_AUFGABE_. Wandle den gelesenen Text aller Einträge in eine JSON-Liste von Strings um, mit einem String pro Zeile und ohne Leerzeilen. Lass die Bilder in der Antwort weg.

_EXTRAHIERTE DATEN_.

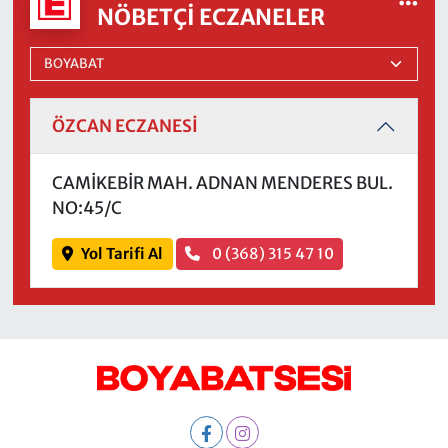
NÖBETÇI ECZANELER
ÖZCAN ECZANESİ
CAMİKEBİR MAH. ADNAN MENDERES BUL.
NO:45/C
Yol Tarifi Al
0 (368) 315 47 10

_LÖSUNG_.
[
  "NÖBETÇI ECZANELER",
  "ÖZCAN ECZANESİ",
  "CAMİKEBİR MAH. ADNAN MENDERES BUL.",
  "NO:45/C",
  "Yol Tarifi Al",
  "0 (368) 315 47 10"
]